Collected data
--------------------

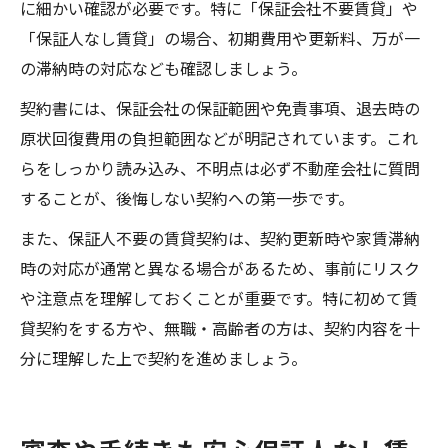
に細かい確認が必要です。特に「保証会社不要賃貸」や
「保証人なし賃貸」の場合、初期費用や更新料、万が一
の滞納時の対応なども確認しましょう。
契約書には、保証会社の保証範囲や免責事項、退去時の
原状回復費用の負担範囲などが明記されています。これ
らをしっかり読み込み、不明点は必ず不動産会社に質問
することが、後悔しない契約への第一歩です。
また、保証人不要の賃貸契約は、契約更新時や家賃滞納
時の対応が通常と異なる場合があるため、事前にリスク
や注意点を理解しておくことが重要です。特に初めて賃
貸契約をする方や、無職・高齢者の方は、契約内容を十
分に理解した上で契約を進めましょう。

--------------------

GOAL OF THE EXERCISE. Set down the entries above word for word, but drop any image.

ANSWER BOX.
に細かい確認が必要です。特に「保証会社不要賃貸」や
「保証人なし賃貸」の場合、初期費用や更新料、万が一
の滞納時の対応なども確認しましょう。
契約書には、保証会社の保証範囲や免責事項、退去時の
原状回復費用の負担範囲などが明記されています。これ
らをしっかり読み込み、不明点は必ず不動産会社に質問
することが、後悔しない契約への第一歩です。
また、保証人不要の賃貸契約は、契約更新時や家賃滞納
時の対応が通常と異なる場合があるため、事前にリスク
や注意点を理解しておくことが重要です。特に初めて賃
貸契約をする方や、無職・高齢者の方は、契約内容を十
分に理解した上で契約を進めましょう。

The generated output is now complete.